▸ Document passage:
▬▬▬▬▬▬▬▬▬▬

From 4d43c7f89255c33c40da3bf9c1fd6413c1d3549e Mon Sep 17 00:00:00 2001
From: Morris Jette <jette@schedmd.com>
Date: Tue, 15 Jul 2014 15:50:37 -0700
Subject: [PATCH] Refactor job suspend/resume logic

For improved support of job arrays
---
 src/slurmctld/job_mgr.c | 136 +++++++++++++++++++++-------------------
 1 file changed, 71 insertions(+), 65 deletions(-)

diff --git a/src/slurmctld/job_mgr.c b/src/slurmctld/job_mgr.c
index 136052e8371..0436f978026 100644
--- a/src/slurmctld/job_mgr.c
+++ b/src/slurmctld/job_mgr.c
@@ -11109,95 +11109,58 @@ static int _job_resume_test(struct job_record *job_ptr)
 }
 
 /*
- * job_suspend - perform some suspend/resume operation
- * IN sus_ptr - suspend/resume request message
- * IN uid - user id of the user issuing the RPC
- * IN conn_fd - file descriptor on which to send reply,
- *              -1 if none
+ * _job_suspend - perform some suspend/resume operation
+ * job_ptr - job to operate upon
+ * op IN - operation: suspend/resume
  * indf_susp IN - set if job is being suspended indefinitely by user or admin
  *                and we should clear it's priority, otherwise suspended
  *		  temporarily for gang scheduling
- * IN protocol_version - slurm protocol version of client
  * RET 0 on success, otherwise ESLURM error code
  */
-extern int job_suspend(suspend_msg_t *sus_ptr, uid_t uid,
-		       slurm_fd_t conn_fd, bool indf_susp,
-		       uint16_t protocol_version)
+static int _job_suspend(struct job_record *job_ptr, uint16_t op, bool indf_susp)
 {
 	int rc = SLURM_SUCCESS;
 	time_t now = time(NULL);
-	struct job_record *job_ptr = NULL;
-	slurm_msg_t resp_msg;
-	return_code_msg_t rc_msg;
-
-#ifdef HAVE_BG
-	rc = ESLURM_NOT_SUPPORTED;
-	goto reply;
-#endif
-
-	/* find the job */
-	job_ptr = find_job_record (sus_ptr->job_id);
-	if (job_ptr == NULL) {
-		rc = ESLURM_INVALID_JOB_ID;
-		goto reply;
-	}
 
-	/* validate the request */
-	if ((uid != 0) && (uid != getuid())) {
-		rc = ESLURM_ACCESS_DENIED;
-		goto reply;
-	}
-	if (IS_JOB_PENDING(job_ptr)) {
-		rc = ESLURM_JOB_PENDING;
-		goto reply;
-	}
-	if (IS_JOB_FINISHED(job_ptr)) {
-		rc = ESLURM_ALREADY_DONE;
-		goto reply;
-	}
-	if ((sus_ptr->op == SUSPEND_JOB) &&
-	    (_job_suspend_switch_test(job_ptr) != SLURM_SUCCESS)) {
-		rc = ESLURM_NOT_SUPPORTED;
-		goto reply;
-	}
-	if ((sus_ptr->op == RESUME_JOB) && (rc = _job_resume_test(job_ptr)))

▬▬▬▬▬▬▬▬▬▬

▸ Exercise requirements:
1. Answer these questions about the patch:
(a) Which file does the patch change?
(b) How many insertions and deletions does it report?
(c) In the removed validation code, which error code is set when the job is pending?
2. Reproduce the part of the patch starting at "For improved support" and ending at "insertions(+), 65 deletions(-)", word for word.

▸ Data segment:
▬▬▬▬▬▬▬▬▬▬

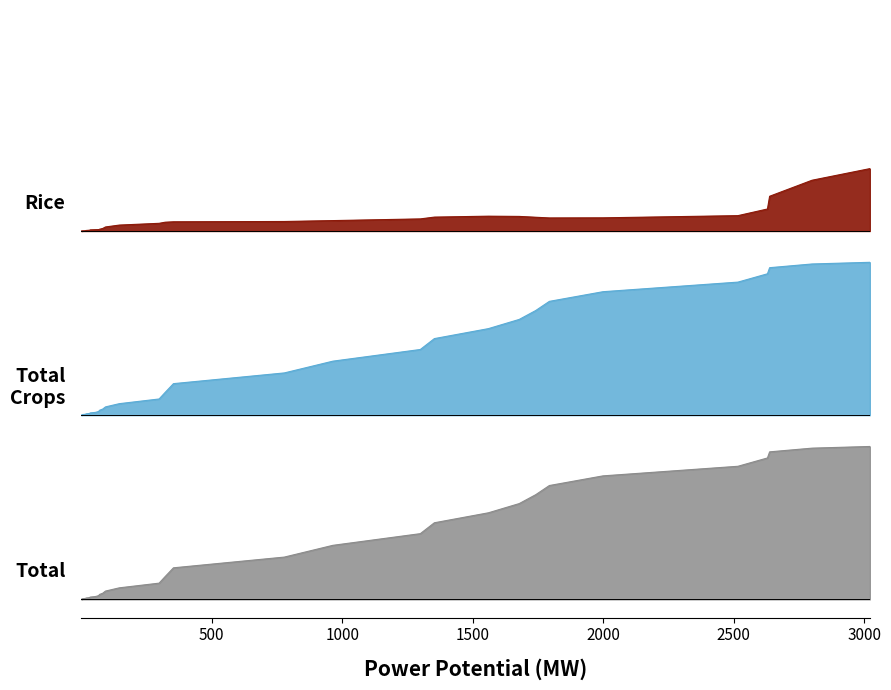

True or false: x and Total Crops intersect in this chart.

False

▬▬▬▬▬▬▬▬▬▬

▸ Replies:
1.
(a) src/slurmctld/job_mgr.c
(b) 71 insertions and 65 deletions
(c) ESLURM_JOB_PENDING

2.
For improved support of job arrays
---
 src/slurmctld/job_mgr.c | 136 +++++++++++++++++++++-------------------
 1 file changed, 71 insertions(+), 65 deletions(-)